• _Information provided_

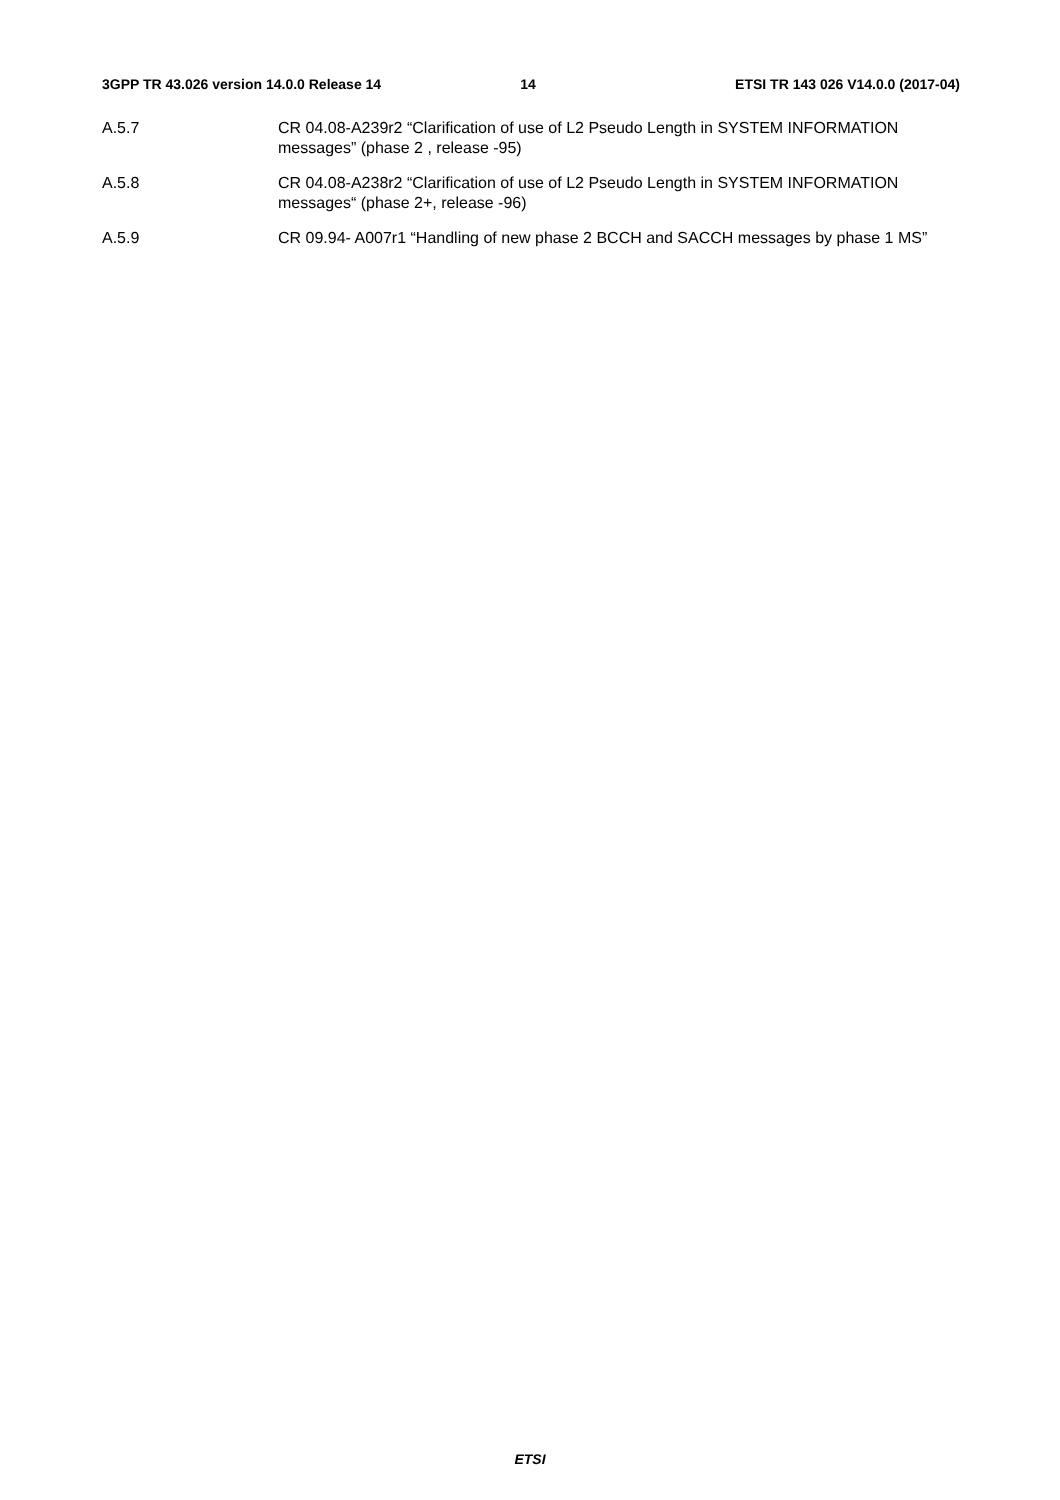3GPP TR 43.026 version 14.0.0 Release 14 14 ETSI TR 143 026 V14.0.0 (2017-04)
A.5.7 CR 04.08-A239r2 “Clarification of use of L2 Pseudo Length in SYSTEM INFORMATION messages” (phase 2 , release -95)
A.5.8 CR 04.08-A238r2 “Clarification of use of L2 Pseudo Length in SYSTEM INFORMATION messages“ (phase 2+, release -96)
A.5.9 CR 09.94- A007r1 “Handling of new phase 2 BCCH and SACCH messages by phase 1 MS”
ETSI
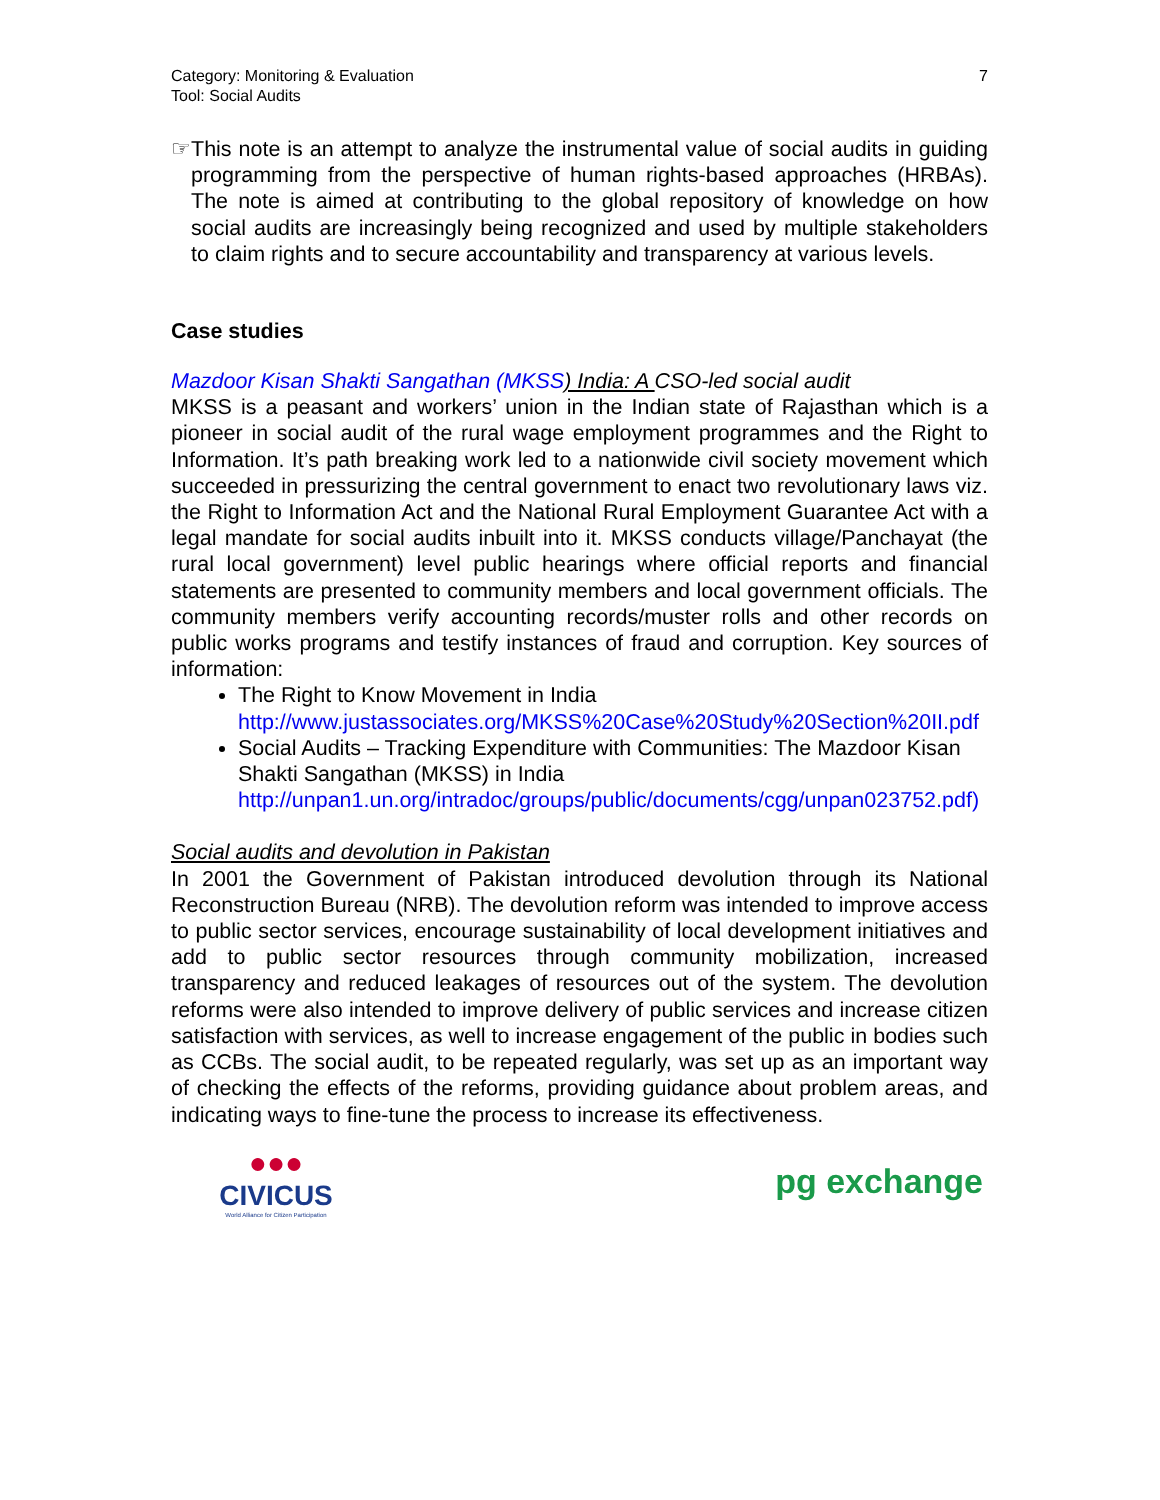Category: Monitoring & Evaluation
Tool: Social Audits
7
☞
This note is an attempt to analyze the instrumental value of social audits in guiding programming from the perspective of human rights-based approaches (HRBAs). The note is aimed at contributing to the global repository of knowledge on how social audits are increasingly being recognized and used by multiple stakeholders to claim rights and to secure accountability and transparency at various levels.
Case studies
Mazdoor Kisan Shakti Sangathan (MKSS) India: A CSO-led social audit
MKSS is a peasant and workers’ union in the Indian state of Rajasthan which is a pioneer in social audit of the rural wage employment programmes and the Right to Information. It’s path breaking work led to a nationwide civil society movement which succeeded in pressurizing the central government to enact two revolutionary laws viz. the Right to Information Act and the National Rural Employment Guarantee Act with a legal mandate for social audits inbuilt into it. MKSS conducts village/Panchayat (the rural local government) level public hearings where official reports and financial statements are presented to community members and local government officials. The community members verify accounting records/muster rolls and other records on public works programs and testify instances of fraud and corruption. Key sources of information:
The Right to Know Movement in India
http://www.justassociates.org/MKSS%20Case%20Study%20Section%20II.pdf
Social Audits – Tracking Expenditure with Communities: The Mazdoor Kisan Shakti Sangathan (MKSS) in India
http://unpan1.un.org/intradoc/groups/public/documents/cgg/unpan023752.pdf)
Social audits and devolution in Pakistan
In 2001 the Government of Pakistan introduced devolution through its National Reconstruction Bureau (NRB). The devolution reform was intended to improve access to public sector services, encourage sustainability of local development initiatives and add to public sector resources through community mobilization, increased transparency and reduced leakages of resources out of the system. The devolution reforms were also intended to improve delivery of public services and increase citizen satisfaction with services, as well to increase engagement of the public in bodies such as CCBs. The social audit, to be repeated regularly, was set up as an important way of checking the effects of the reforms, providing guidance about problem areas, and indicating ways to fine-tune the process to increase its effectiveness.
●●●
CIVICUS
World Alliance for Citizen Participation
pg exchange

• _Problem details_
Line by line, reproduce the material above exactly, leaving each picture out.

• _Finished task_
3GPP TR 43.026 version 14.0.0 Release 14 14 ETSI TR 143 026 V14.0.0 (2017-04)
A.5.7 CR 04.08-A239r2 “Clarification of use of L2 Pseudo Length in SYSTEM INFORMATION messages” (phase 2 , release -95)
A.5.8 CR 04.08-A238r2 “Clarification of use of L2 Pseudo Length in SYSTEM INFORMATION messages“ (phase 2+, release -96)
A.5.9 CR 09.94- A007r1 “Handling of new phase 2 BCCH and SACCH messages by phase 1 MS”
ETSI
Category: Monitoring & Evaluation
Tool: Social Audits
7
☞
This note is an attempt to analyze the instrumental value of social audits in guiding programming from the perspective of human rights-based approaches (HRBAs). The note is aimed at contributing to the global repository of knowledge on how social audits are increasingly being recognized and used by multiple stakeholders to claim rights and to secure accountability and transparency at various levels.
Case studies
Mazdoor Kisan Shakti Sangathan (MKSS) India: A CSO-led social audit
MKSS is a peasant and workers’ union in the Indian state of Rajasthan which is a pioneer in social audit of the rural wage employment programmes and the Right to Information. It’s path breaking work led to a nationwide civil society movement which succeeded in pressurizing the central government to enact two revolutionary laws viz. the Right to Information Act and the National Rural Employment Guarantee Act with a legal mandate for social audits inbuilt into it. MKSS conducts village/Panchayat (the rural local government) level public hearings where official reports and financial statements are presented to community members and local government officials. The community members verify accounting records/muster rolls and other records on public works programs and testify instances of fraud and corruption. Key sources of information:
The Right to Know Movement in India
http://www.justassociates.org/MKSS%20Case%20Study%20Section%20II.pdf
Social Audits – Tracking Expenditure with Communities: The Mazdoor Kisan Shakti Sangathan (MKSS) in India
http://unpan1.un.org/intradoc/groups/public/documents/cgg/unpan023752.pdf)
Social audits and devolution in Pakistan
In 2001 the Government of Pakistan introduced devolution through its National Reconstruction Bureau (NRB). The devolution reform was intended to improve access to public sector services, encourage sustainability of local development initiatives and add to public sector resources through community mobilization, increased transparency and reduced leakages of resources out of the system. The devolution reforms were also intended to improve delivery of public services and increase citizen satisfaction with services, as well to increase engagement of the public in bodies such as CCBs. The social audit, to be repeated regularly, was set up as an important way of checking the effects of the reforms, providing guidance about problem areas, and indicating ways to fine-tune the process to increase its effectiveness.
●●●
CIVICUS
World Alliance for Citizen Participation
pg exchange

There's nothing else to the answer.